それと同時に沙夜がベットから降りおちてきた。
「いたーッ!」
僕の腹部に芸術的なエルボーが直撃する。
「ごっほ、ごっほ! お、おい? なんだ、なにが起こったんだ?」
わけがわからないまま視線を上げれば目前に沙夜の顔があった。彼女はぼうっとした虚ろな目で僕を見据えている。
「……なんだよ?」
「ふぁ〜、ごしゅじんしゃま〜、そういえば、まだおやすみなさいのちゅ〜してもらってませんよ〜」
「は? ちょちょ……」
抱きついてきたかと思えば、すぐさま僕の両手両足を押さえつけ、身体をよじらせてくる。即座にがんじがらめにあった。蛇に捕らえる時の小動物が味わうようなもの凄まじい恐怖が襲う。
「ひっ!」
口を「3」にして唇を突き出してくる沙夜を前にして、僕はか細い悲鳴を上げていた。
また半面で、憑きもののくせに温もりあふれる彼女の体温と、人間らしい滑らかな素肌が僕の身体と密着し、理性が吹き飛びそうになる。脆弱な理性の糸をどうにか繋ぎ合わせて、沙夜の身体を引っぺがそうと試みるが、彼女の力が思ったより強く微動だにしなかった。

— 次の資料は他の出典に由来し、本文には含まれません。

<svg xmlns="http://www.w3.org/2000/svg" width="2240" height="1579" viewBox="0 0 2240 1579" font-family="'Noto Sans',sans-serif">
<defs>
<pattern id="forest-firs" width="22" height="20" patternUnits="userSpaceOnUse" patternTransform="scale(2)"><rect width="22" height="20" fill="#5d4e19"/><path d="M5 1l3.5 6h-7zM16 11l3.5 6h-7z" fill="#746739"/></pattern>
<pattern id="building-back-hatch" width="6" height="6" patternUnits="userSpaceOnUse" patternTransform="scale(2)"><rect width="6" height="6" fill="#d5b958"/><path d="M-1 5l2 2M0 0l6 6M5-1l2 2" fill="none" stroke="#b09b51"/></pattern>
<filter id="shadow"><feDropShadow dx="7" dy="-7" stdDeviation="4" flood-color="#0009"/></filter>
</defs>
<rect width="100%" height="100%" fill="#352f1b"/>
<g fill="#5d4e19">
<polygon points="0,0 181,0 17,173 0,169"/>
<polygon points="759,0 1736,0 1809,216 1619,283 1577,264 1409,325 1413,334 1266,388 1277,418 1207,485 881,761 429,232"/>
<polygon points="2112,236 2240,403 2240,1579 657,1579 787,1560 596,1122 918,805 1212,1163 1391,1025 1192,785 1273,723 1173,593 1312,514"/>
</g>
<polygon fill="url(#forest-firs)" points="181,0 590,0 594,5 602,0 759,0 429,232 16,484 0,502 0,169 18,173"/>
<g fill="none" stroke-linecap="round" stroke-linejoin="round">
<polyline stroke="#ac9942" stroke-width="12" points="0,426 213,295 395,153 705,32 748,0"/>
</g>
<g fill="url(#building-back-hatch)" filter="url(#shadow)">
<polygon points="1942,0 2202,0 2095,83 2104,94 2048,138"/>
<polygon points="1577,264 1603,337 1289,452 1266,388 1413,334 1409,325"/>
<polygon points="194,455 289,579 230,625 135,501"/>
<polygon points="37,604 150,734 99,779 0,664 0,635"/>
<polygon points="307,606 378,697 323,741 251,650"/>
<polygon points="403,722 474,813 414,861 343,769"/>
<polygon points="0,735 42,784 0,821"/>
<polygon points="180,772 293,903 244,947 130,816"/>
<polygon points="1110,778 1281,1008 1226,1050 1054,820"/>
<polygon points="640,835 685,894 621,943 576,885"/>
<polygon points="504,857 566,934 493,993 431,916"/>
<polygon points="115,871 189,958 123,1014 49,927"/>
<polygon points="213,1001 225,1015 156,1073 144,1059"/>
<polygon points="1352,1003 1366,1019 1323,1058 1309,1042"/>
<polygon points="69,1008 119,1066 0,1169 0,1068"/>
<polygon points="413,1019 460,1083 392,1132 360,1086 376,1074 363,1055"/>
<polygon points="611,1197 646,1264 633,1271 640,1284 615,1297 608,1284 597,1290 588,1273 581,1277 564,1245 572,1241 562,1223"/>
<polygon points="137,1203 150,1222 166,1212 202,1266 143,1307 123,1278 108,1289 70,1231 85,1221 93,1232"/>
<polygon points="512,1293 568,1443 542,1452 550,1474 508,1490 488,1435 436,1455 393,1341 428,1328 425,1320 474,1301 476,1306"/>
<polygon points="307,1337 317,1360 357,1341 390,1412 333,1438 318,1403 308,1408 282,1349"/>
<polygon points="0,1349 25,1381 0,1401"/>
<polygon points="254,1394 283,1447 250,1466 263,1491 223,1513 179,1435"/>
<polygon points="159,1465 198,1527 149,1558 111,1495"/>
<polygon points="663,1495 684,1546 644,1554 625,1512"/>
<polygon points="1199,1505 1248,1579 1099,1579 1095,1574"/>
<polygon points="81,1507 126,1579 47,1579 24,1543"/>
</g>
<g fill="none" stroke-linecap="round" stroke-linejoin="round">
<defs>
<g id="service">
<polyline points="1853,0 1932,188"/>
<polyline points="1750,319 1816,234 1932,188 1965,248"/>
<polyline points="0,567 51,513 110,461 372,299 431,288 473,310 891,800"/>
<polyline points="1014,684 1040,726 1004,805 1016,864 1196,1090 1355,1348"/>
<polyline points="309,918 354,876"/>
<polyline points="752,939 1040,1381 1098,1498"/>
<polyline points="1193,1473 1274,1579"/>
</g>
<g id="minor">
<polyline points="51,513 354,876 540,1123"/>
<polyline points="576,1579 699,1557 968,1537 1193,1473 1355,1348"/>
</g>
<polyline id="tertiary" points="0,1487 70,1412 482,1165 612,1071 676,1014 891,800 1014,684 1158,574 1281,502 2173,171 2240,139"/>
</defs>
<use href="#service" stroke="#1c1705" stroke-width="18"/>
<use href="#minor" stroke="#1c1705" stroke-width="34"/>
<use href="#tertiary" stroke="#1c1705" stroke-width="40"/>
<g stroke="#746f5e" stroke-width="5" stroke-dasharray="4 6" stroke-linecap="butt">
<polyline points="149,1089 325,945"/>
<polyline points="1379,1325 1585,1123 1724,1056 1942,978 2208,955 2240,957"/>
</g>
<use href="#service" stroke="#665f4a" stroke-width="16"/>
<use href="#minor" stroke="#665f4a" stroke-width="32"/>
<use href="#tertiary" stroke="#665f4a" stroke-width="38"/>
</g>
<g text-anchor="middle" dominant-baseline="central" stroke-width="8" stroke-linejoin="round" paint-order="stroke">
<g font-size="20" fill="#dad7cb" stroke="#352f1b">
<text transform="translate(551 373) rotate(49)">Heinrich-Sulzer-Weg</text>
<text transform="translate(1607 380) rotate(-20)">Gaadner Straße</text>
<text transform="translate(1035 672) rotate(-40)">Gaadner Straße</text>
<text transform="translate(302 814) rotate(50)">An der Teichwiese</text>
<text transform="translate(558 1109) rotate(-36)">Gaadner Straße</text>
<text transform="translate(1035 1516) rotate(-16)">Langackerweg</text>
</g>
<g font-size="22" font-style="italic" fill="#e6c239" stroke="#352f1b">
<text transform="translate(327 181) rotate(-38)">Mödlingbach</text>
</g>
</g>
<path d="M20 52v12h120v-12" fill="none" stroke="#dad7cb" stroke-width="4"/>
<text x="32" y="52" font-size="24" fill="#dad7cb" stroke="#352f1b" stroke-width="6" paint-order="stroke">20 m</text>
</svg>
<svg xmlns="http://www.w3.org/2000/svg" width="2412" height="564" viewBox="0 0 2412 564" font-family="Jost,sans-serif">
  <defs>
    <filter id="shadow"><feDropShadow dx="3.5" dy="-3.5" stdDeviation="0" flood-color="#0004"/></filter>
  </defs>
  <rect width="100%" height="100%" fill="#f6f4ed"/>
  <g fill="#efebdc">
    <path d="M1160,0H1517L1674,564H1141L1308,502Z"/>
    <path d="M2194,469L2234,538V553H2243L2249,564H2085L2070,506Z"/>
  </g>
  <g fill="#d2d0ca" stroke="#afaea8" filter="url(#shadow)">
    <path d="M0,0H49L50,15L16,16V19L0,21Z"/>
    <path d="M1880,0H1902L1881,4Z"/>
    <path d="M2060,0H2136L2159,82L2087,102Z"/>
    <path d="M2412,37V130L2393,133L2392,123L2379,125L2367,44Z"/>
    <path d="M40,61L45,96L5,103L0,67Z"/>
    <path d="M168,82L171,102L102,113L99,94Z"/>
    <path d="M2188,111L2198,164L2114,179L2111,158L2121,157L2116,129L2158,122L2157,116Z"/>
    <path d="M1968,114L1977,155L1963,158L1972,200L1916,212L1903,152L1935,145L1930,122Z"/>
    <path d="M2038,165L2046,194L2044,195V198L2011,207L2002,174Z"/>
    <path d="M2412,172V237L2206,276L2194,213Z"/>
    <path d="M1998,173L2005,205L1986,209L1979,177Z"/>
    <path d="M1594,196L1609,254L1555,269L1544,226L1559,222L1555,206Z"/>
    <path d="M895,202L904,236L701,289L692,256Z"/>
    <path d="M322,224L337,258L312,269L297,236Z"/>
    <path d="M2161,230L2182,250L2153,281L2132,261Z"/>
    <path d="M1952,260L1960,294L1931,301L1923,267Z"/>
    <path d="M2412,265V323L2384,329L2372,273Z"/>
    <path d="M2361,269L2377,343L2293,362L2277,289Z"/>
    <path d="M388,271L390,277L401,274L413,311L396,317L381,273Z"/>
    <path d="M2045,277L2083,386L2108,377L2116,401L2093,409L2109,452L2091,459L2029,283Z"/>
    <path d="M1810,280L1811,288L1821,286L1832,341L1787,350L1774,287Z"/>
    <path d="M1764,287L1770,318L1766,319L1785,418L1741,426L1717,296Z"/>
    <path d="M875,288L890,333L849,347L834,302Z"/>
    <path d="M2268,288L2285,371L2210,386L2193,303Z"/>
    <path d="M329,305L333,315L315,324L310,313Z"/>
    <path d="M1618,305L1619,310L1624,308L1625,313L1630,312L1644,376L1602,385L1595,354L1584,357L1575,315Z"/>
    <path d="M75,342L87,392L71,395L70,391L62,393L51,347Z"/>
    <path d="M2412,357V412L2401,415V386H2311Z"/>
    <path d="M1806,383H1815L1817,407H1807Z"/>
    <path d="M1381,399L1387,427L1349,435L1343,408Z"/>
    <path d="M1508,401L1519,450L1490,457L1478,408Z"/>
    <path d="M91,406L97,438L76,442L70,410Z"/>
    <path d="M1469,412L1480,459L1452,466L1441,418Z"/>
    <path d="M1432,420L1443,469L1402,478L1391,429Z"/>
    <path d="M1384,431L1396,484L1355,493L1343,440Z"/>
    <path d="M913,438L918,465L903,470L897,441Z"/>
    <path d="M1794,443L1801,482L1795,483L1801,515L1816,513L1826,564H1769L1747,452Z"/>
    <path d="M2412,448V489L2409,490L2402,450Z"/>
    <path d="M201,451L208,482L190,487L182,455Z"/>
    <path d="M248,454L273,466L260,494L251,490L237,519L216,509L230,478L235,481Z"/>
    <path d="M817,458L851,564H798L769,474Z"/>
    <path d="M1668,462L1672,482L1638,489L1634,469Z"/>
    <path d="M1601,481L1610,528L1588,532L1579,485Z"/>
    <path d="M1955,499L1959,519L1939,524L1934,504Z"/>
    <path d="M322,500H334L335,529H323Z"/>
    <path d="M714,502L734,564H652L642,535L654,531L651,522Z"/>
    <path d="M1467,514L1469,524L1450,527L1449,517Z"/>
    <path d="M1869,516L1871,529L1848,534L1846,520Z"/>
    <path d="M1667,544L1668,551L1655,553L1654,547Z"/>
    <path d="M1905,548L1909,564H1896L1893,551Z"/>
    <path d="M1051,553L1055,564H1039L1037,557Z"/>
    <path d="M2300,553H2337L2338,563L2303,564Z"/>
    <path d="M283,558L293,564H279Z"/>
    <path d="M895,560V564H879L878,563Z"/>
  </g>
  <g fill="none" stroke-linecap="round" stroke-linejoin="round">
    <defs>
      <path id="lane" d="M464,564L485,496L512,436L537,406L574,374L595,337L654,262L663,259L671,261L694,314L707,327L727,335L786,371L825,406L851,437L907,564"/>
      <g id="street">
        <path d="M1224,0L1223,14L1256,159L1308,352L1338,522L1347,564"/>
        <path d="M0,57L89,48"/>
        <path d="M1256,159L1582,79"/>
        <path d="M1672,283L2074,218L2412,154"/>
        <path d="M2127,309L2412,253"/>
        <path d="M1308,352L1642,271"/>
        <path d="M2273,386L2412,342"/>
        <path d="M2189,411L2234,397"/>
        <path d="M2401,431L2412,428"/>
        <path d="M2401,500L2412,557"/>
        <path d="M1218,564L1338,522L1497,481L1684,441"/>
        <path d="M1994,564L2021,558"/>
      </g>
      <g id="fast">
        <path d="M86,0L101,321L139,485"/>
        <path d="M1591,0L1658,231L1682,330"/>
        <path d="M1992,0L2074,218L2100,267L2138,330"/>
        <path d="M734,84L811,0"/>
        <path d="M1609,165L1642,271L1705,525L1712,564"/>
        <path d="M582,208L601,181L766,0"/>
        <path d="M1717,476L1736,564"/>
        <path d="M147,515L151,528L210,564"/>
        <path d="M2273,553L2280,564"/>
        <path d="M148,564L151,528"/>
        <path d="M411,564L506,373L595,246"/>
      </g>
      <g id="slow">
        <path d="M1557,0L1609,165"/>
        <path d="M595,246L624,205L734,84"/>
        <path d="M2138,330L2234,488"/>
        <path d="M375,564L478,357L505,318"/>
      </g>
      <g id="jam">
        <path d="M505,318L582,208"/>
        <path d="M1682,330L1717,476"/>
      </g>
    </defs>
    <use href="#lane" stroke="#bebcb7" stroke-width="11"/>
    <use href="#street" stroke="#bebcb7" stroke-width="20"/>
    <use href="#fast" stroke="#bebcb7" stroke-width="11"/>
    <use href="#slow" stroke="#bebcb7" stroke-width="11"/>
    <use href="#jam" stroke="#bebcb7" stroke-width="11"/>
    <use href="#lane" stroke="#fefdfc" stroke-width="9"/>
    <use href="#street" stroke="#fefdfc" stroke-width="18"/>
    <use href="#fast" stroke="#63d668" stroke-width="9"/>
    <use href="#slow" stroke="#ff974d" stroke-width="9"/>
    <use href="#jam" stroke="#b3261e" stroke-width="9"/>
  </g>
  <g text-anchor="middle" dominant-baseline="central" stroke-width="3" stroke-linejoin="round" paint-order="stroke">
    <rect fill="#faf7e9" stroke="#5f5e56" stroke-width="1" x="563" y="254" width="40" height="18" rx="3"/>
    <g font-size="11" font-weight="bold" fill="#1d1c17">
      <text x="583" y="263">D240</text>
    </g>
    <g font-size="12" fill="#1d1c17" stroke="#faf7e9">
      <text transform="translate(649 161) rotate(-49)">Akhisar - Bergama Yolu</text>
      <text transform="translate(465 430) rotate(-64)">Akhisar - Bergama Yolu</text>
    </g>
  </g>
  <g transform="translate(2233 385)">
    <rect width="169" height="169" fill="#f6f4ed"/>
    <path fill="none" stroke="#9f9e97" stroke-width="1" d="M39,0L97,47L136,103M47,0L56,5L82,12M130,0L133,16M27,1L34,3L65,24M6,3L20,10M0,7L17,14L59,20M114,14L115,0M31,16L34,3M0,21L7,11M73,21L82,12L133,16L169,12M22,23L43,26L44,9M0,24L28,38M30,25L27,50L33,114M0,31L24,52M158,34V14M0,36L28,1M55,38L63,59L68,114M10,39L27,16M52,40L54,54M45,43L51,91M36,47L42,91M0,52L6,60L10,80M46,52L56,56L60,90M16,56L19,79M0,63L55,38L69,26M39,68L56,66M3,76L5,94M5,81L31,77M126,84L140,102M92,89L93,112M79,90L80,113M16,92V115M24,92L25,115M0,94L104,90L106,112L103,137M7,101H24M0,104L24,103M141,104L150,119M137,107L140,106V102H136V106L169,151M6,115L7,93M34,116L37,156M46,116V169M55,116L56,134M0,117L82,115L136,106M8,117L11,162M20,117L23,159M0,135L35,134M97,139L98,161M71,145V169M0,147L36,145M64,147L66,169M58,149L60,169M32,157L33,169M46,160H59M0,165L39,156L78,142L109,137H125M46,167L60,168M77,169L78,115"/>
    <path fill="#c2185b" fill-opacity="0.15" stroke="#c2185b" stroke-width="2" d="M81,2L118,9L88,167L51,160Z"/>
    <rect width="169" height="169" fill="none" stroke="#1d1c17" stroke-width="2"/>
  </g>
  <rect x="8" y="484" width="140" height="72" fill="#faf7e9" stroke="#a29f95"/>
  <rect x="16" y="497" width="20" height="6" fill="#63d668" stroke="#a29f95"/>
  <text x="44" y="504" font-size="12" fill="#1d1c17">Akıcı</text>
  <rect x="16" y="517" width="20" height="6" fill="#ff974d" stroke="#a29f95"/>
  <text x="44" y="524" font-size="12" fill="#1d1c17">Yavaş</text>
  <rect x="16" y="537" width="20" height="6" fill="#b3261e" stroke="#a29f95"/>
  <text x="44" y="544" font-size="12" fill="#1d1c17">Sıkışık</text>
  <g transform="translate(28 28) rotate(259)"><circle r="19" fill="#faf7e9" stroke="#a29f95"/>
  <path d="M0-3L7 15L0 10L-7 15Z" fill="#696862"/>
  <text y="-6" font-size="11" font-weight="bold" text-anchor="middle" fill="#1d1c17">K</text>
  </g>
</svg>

「ね、寝ぼけてんのか、この痴女憑きめッ! おやすみのちゅーってなんだ! 日本にそんな習慣はない!」
そうだ。
この憑きものは“キス魔”だった。
二か月の間、なにごともなかったので、すっかり安心しきっていた。
この時になって、思考のすみに押し殺していた彼女の本能が覚醒したのだ。
「離れろ、離れ……おい、おいッ! ちょっと待て待て待て待て、お、おいおい……。ひっ!!」
――沙夜の唇はやはりやわらかかった。
そうして、僕らは暗闇の中、三度目の口づけを交わしてしまったのである。
「たく、最近は大人しいなと感心していた矢先にこれかよ……」
ちなみに、このことを沙夜に問い詰めたところ、あろうことか彼女は、『覚えていません。ご主人様の妄想ですよ』と心外そうに白を切ったりするのだが、それはまた、翌朝の話だ。